I think i need some advice with a tricky situation im facing... my boyfriend for 8 years is under a lot of stress and pressure. He has been diagnosed with depression and had previously received treatment for it which worked well for him. However at the moment he seems to be in a very bad place owing to a variety of factors. The main one being debt, it is honestly overtaking his life and mine. I'm not clear on his debt situation but i know its bad. There are weeks where he will completely stop talking to me, which is usually caused by money issues. We don't live together so him not talking is like a complete blank out, where i dont see him, dont hear back from him. On top of the debt, he is also working mad hours. He works in hospitality and i think also struggling with the long unsocial hours, his time at work also appears to be a blocker to receiving treatment as i know he needs to give time for that too. Potentially facing burnout from work.

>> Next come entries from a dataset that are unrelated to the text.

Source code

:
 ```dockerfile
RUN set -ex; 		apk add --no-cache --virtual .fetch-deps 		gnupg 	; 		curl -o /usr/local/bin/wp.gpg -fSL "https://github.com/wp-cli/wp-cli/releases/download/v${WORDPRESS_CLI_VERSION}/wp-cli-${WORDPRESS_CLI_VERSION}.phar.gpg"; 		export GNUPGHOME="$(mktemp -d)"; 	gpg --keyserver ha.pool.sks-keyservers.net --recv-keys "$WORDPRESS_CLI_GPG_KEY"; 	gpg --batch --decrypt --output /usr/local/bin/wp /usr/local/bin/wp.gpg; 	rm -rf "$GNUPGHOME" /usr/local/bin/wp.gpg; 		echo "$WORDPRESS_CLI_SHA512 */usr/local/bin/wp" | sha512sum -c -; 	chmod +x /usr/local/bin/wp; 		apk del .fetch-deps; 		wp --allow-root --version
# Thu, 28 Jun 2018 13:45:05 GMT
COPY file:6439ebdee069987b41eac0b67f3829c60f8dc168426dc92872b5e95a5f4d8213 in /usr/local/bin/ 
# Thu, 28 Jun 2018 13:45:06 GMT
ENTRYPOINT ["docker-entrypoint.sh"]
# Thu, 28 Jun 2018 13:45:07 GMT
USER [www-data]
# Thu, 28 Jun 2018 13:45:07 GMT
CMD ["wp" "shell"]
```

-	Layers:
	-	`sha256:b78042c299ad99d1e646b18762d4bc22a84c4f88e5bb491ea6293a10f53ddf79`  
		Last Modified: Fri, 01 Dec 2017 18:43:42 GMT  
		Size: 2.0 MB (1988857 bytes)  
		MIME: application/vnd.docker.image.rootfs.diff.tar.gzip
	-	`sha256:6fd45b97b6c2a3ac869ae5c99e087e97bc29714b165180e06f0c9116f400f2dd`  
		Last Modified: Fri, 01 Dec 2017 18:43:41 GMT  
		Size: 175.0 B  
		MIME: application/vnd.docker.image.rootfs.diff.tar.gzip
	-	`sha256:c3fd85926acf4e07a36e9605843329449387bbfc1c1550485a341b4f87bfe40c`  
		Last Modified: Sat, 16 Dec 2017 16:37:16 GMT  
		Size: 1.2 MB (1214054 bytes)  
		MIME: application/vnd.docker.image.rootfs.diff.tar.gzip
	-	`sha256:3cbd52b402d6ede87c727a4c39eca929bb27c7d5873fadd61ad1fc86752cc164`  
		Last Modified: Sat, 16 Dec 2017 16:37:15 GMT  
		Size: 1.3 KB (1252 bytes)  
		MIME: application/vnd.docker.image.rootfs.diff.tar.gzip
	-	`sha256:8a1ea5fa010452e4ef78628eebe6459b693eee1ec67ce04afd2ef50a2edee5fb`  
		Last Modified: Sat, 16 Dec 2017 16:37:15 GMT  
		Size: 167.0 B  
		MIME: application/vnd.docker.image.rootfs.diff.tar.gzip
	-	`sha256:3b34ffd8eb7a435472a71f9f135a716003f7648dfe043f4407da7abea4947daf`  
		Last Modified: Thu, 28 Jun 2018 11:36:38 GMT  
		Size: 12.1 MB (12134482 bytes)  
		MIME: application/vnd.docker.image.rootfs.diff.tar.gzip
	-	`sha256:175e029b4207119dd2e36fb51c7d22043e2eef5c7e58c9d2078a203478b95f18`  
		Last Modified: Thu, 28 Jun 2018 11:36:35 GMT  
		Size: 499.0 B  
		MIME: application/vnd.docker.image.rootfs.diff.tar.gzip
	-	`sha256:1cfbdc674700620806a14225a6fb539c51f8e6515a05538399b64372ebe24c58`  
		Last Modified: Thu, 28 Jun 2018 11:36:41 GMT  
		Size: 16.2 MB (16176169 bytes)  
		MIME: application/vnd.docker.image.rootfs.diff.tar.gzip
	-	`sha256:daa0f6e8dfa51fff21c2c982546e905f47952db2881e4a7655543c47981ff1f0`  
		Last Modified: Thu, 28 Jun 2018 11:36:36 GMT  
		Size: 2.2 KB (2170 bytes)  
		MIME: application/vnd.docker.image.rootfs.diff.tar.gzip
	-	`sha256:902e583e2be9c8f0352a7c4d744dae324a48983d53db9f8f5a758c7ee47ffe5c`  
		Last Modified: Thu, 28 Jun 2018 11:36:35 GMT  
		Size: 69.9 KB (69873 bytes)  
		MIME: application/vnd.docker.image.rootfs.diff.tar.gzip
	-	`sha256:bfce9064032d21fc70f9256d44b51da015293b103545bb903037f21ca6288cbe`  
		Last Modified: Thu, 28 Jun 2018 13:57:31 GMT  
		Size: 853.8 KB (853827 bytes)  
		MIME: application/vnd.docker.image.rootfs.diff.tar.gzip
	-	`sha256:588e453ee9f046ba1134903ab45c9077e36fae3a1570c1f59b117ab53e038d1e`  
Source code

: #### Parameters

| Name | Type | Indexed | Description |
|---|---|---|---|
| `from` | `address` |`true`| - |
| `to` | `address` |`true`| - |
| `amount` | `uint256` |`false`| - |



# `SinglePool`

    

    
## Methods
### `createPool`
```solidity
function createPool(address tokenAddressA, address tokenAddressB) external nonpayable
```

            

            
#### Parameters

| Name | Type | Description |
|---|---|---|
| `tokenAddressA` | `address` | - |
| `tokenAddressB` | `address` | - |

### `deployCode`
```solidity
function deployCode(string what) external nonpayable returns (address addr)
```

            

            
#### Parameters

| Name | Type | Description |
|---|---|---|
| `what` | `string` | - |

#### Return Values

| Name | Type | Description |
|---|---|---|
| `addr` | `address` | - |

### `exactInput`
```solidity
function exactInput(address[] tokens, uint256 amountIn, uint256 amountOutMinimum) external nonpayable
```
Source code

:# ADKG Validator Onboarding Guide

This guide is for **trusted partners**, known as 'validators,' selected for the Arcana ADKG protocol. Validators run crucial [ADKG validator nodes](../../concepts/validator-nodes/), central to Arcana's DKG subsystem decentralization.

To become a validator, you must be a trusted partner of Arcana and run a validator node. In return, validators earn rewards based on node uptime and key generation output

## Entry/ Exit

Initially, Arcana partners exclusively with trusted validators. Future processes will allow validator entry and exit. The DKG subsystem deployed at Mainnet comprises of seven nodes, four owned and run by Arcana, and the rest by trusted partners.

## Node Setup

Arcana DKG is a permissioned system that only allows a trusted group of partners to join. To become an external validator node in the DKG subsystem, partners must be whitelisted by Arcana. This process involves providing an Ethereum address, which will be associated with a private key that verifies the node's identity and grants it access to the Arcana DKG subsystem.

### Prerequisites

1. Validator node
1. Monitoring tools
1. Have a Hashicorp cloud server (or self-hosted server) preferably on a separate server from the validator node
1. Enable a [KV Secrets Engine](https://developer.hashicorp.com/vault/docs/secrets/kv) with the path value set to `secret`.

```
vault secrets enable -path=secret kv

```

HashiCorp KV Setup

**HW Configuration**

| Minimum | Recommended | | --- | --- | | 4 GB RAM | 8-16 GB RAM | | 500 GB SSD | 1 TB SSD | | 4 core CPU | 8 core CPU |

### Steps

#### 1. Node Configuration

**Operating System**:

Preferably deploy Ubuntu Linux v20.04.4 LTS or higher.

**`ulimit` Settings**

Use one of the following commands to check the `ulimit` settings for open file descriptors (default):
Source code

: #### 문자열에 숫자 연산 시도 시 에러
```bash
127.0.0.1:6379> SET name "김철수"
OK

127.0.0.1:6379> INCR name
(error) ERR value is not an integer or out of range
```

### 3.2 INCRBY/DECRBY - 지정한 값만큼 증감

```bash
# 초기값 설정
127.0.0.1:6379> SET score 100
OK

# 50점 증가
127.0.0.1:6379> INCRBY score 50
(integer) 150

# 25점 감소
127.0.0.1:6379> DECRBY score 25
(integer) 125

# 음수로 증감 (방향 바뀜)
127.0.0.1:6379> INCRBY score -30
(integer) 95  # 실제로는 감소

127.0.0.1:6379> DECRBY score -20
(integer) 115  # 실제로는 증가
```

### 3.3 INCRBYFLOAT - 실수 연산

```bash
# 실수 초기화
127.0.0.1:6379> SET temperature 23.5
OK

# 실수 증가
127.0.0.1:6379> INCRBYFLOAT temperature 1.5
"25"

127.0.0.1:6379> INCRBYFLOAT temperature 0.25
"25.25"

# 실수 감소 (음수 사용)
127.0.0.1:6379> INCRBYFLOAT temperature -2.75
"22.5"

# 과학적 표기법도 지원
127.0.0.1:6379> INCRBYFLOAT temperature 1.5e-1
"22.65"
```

His debt at the moment is unaffordable. I have no ideas how he is handling it. He has told me his head is so messy and doesnt know what to do, but everytime I offer help he doesnt engage with it or me, so it really is impossible to get through to him. Earlier this year he had plans to propose to me but there was a money incident so he aborted plans last minute im guessing not out of choice, but it was quite bad as he had contacted my family to let them know of the proposal but obviously it didnt go ahead. He avoided the situation with me then nor my family and has unfortunately just created a very bad impression of himself and again went in a blank out for about 2/3 months. I am completely lost in what I can do right now. I havent told my family about his personal problems as he likes his privacy so they just see someone who is blanking me and are not getting a great impression of him so i feel like i have no support from my family towards our relationship which is hard to swallow.

I really dont know what to do. I am actually less concerned about our relationship right now and more concerned about his debt management, working hours and mental health, what can i do if he doesnt even talk to me? Im scared he will be making himself worse and worse on all fronts. any advice on any of the above would be much appreciated, is there a way i can help him get ontop of his debt ?

Thank you so much for taking the time to read. Im really lost.